UW-Madison AWS Observations Contribute to Finding Significant Warming in West Antarctica

December 27, 2012 | Mark Hobson

Using data collected by the Byrd Automatic Weather Station (AWS), installed and maintained by the UW-Madison in West Antarctica, researchers published a paper in Nature Geoscience on 23 December 2012 suggesting that warming in West Antarctica may have been underestimated, especially in the summer months.

The research team, led by Dr. David Bromwich of Ohio State University, included scientists from the National Center for Atmospheric Research (NCAR) and the UW-Madison Antarctic Meteorological Research Center (AMRC). In the paper, they present a “complete temperature record for Byrd Station, in which observations have been corrected, and gaps have been filled using global reanalysis data and spatial interpolation.”
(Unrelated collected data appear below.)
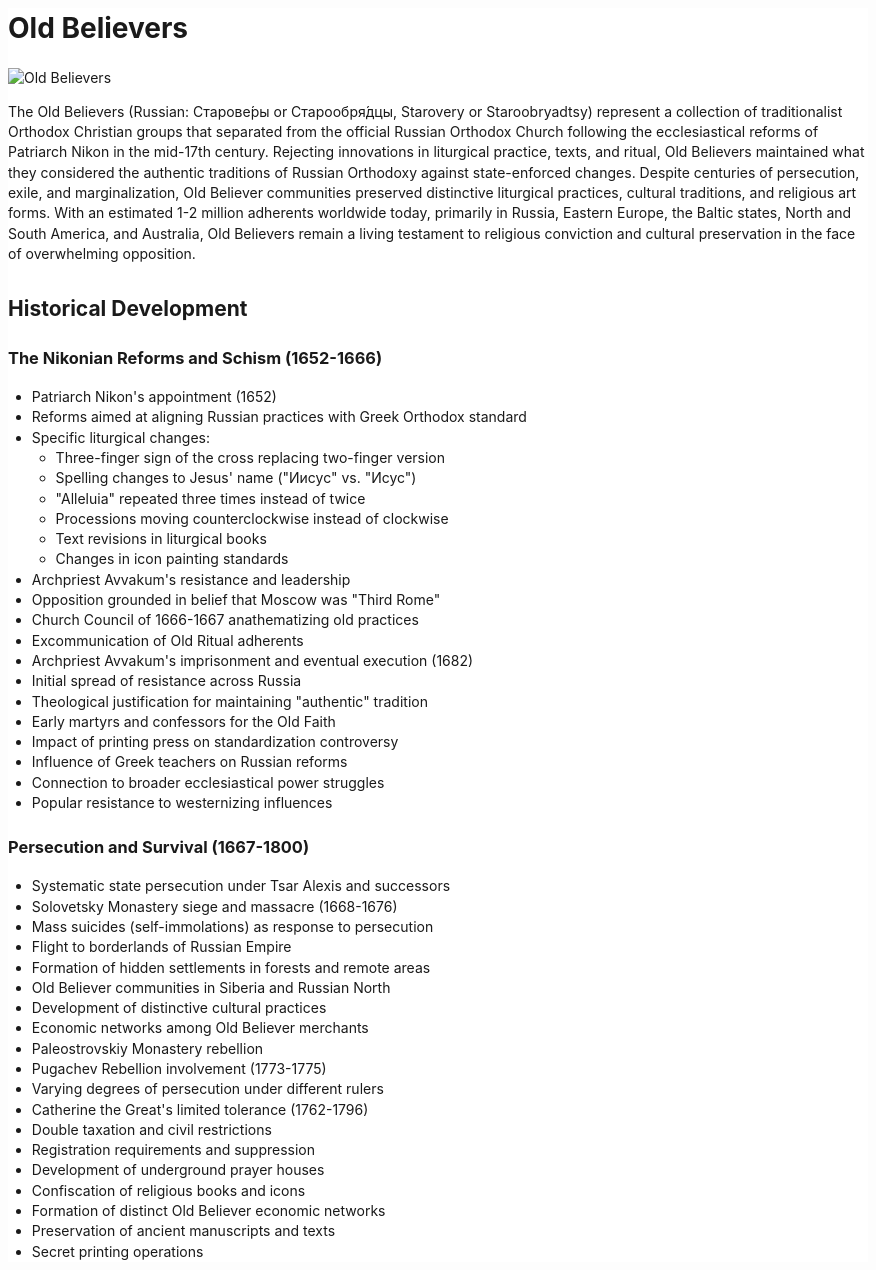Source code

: # Old Believers

![Old Believers](old_believers.jpg)

The Old Believers (Russian: Старове́ры or Старообря́дцы, Starovery or Staroobryadtsy) represent a collection of traditionalist Orthodox Christian groups that separated from the official Russian Orthodox Church following the ecclesiastical reforms of Patriarch Nikon in the mid-17th century. Rejecting innovations in liturgical practice, texts, and ritual, Old Believers maintained what they considered the authentic traditions of Russian Orthodoxy against state-enforced changes. Despite centuries of persecution, exile, and marginalization, Old Believer communities preserved distinctive liturgical practices, cultural traditions, and religious art forms. With an estimated 1-2 million adherents worldwide today, primarily in Russia, Eastern Europe, the Baltic states, North and South America, and Australia, Old Believers remain a living testament to religious conviction and cultural preservation in the face of overwhelming opposition.

## Historical Development

### The Nikonian Reforms and Schism (1652-1666)

- Patriarch Nikon's appointment (1652)
- Reforms aimed at aligning Russian practices with Greek Orthodox standard
- Specific liturgical changes:
  - Three-finger sign of the cross replacing two-finger version
  - Spelling changes to Jesus' name ("Иисус" vs. "Исус")
  - "Alleluia" repeated three times instead of twice
  - Processions moving counterclockwise instead of clockwise
  - Text revisions in liturgical books
  - Changes in icon painting standards
- Archpriest Avvakum's resistance and leadership
- Opposition grounded in belief that Moscow was "Third Rome"
- Church Council of 1666-1667 anathematizing old practices
- Excommunication of Old Ritual adherents
- Archpriest Avvakum's imprisonment and eventual execution (1682)
- Initial spread of resistance across Russia
- Theological justification for maintaining "authentic" tradition
- Early martyrs and confessors for the Old Faith
- Impact of printing press on standardization controversy
- Influence of Greek teachers on Russian reforms
- Connection to broader ecclesiastical power struggles
- Popular resistance to westernizing influences

### Persecution and Survival (1667-1800)

- Systematic state persecution under Tsar Alexis and successors
- Solovetsky Monastery siege and massacre (1668-1676)
- Mass suicides (self-immolations) as response to persecution
- Flight to borderlands of Russian Empire
- Formation of hidden settlements in forests and remote areas
- Old Believer communities in Siberia and Russian North
- Development of distinctive cultural practices
- Economic networks among Old Believer merchants
- Paleostrovskiy Monastery rebellion
- Pugachev Rebellion involvement (1773-1775)
- Varying degrees of persecution under different rulers
- Catherine the Great's limited tolerance (1762-1796)
- Double taxation and civil restrictions
- Registration requirements and suppression
- Development of underground prayer houses
- Confiscation of religious books and icons
- Formation of distinct Old Believer economic networks
- Preservation of ancient manuscripts and texts
- Secret printing operations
By analyzing observations from the Byrd Automatic Weather Station in Antarctica for the period 1958 – 2010, the record shows a warming in West Antarctica of as much as 2.4 degrees Celsius or 4.3 degrees Fahrenheit, making Central West Antarctica one of the fastest warming locations on the Earth.

Byrd AWS

The Byrd Automatic Weather Station

The Byrd AWS is part of a network of over 60 AWS stations on the Antarctic continent installed and maintained by the UW-Madison AMRC since 1980. Maintaining occupied sites for collecting meteorological observations in Antarctica is expensive. The capabilities of an automatic weather station allow for the retrieval of important weather information without needing a person on duty at each site.

byrd location

The Byrd Automatic Weather Station location on Antarctic map

The paper introduces the possibility that temperatures could rise above freezing more frequently in the summer months, raising concern that this process of surface melting could potentially weaken the ice sheet over time.

Dr. Matthew Lazzara, a co-author on the paper and head of the AMRC at the University of Wisconsin-Madison, says, “These stations have proven to be an invaluable resource for researchers, forecasters, as well as the general public, as they yield important meteorological information about the Antarctic.”